● **What this task involves**
From the entries, copy out every line in which the word "лучей" is found.

####################

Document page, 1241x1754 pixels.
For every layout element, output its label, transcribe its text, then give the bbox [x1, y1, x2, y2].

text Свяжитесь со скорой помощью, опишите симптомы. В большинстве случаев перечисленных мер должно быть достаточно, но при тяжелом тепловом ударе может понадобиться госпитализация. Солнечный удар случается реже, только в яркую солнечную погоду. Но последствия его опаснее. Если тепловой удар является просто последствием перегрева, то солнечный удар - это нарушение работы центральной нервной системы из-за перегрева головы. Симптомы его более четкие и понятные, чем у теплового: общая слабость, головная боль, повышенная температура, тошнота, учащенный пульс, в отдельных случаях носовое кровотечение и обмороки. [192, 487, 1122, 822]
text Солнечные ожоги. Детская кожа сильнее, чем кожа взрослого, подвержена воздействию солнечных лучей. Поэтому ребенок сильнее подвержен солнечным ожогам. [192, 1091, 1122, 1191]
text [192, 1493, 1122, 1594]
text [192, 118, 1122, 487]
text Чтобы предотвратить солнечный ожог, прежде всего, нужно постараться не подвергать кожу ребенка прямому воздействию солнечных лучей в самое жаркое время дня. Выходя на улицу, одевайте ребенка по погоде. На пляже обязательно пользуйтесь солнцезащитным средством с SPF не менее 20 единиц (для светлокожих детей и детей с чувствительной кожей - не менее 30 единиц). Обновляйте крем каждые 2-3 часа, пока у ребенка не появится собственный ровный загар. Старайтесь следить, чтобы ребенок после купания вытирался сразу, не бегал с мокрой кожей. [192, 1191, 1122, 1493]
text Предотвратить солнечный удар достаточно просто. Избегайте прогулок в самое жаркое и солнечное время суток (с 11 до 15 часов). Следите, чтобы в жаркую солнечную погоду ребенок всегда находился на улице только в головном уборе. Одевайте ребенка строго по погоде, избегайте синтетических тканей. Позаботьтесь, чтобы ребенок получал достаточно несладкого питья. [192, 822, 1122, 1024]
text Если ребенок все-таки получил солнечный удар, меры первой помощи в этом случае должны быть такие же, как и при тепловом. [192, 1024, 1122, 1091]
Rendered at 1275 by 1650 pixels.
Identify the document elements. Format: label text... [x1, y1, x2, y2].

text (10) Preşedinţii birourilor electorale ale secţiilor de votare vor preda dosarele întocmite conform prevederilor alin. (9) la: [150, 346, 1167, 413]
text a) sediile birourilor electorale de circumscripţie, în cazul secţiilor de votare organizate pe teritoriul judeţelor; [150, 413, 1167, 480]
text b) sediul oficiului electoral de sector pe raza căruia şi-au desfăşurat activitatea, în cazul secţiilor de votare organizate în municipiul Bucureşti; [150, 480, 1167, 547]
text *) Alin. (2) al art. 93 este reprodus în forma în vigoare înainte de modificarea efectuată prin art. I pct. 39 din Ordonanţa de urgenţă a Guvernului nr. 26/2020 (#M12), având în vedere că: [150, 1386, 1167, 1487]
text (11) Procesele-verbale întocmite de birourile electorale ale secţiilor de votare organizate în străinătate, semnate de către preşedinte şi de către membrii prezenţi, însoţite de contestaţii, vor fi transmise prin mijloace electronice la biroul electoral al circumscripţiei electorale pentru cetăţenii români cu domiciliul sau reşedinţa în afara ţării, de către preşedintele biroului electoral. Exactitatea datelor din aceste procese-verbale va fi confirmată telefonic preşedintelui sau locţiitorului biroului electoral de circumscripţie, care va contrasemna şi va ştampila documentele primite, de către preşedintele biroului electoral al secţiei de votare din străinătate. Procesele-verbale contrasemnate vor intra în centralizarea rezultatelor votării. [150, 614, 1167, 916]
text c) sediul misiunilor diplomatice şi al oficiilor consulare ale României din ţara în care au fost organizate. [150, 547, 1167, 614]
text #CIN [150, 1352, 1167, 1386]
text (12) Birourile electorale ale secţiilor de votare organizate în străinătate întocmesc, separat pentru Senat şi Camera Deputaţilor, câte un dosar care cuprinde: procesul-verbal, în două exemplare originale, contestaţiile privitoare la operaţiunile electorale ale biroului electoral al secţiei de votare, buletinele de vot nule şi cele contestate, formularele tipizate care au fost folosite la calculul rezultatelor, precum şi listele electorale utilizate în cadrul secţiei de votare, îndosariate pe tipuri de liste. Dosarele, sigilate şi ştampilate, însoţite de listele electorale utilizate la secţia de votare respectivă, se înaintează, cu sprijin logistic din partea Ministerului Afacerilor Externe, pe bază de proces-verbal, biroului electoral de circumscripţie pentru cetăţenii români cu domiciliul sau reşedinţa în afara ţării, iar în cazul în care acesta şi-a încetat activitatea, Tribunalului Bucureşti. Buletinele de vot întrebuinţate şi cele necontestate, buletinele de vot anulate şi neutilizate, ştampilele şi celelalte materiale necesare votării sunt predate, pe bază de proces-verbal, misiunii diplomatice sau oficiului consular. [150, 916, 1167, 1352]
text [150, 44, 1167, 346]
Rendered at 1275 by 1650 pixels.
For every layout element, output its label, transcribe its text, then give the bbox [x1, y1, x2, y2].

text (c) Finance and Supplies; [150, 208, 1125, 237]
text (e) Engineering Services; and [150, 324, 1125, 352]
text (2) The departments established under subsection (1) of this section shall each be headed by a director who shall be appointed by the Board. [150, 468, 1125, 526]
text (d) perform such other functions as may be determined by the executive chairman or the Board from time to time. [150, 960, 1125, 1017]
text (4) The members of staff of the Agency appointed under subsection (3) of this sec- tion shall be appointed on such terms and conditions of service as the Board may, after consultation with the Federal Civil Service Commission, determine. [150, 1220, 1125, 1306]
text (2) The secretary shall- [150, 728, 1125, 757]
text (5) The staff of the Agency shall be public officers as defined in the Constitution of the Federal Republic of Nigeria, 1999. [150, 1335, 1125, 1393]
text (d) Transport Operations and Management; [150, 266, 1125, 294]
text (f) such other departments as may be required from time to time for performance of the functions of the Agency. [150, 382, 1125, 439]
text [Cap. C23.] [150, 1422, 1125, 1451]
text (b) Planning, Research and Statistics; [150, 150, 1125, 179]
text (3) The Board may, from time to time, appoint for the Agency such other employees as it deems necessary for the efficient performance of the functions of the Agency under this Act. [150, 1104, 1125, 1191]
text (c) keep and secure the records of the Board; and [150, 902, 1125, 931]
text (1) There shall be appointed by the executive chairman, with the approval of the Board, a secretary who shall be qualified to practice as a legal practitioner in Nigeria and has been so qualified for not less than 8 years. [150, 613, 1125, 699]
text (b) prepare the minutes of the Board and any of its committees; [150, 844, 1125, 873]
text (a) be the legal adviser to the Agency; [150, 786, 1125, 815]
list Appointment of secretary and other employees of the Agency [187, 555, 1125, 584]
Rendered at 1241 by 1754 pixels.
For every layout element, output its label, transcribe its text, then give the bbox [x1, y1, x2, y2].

####################

● **Solution for this problem**
text Солнечные ожоги. Детская кожа сильнее, чем кожа взрослого, подвержена воздействию солнечных лучей. Поэтому ребенок сильнее подвержен солнечным ожогам. [192, 1091, 1122, 1191]
text Чтобы предотвратить солнечный ожог, прежде всего, нужно постараться не подвергать кожу ребенка прямому воздействию солнечных лучей в самое жаркое время дня. Выходя на улицу, одевайте ребенка по погоде. На пляже обязательно пользуйтесь солнцезащитным средством с SPF не менее 20 единиц (для светлокожих детей и детей с чувствительной кожей - не менее 30 единиц). Обновляйте крем каждые 2-3 часа, пока у ребенка не появится собственный ровный загар. Старайтесь следить, чтобы ребенок после купания вытирался сразу, не бегал с мокрой кожей. [192, 1191, 1122, 1493]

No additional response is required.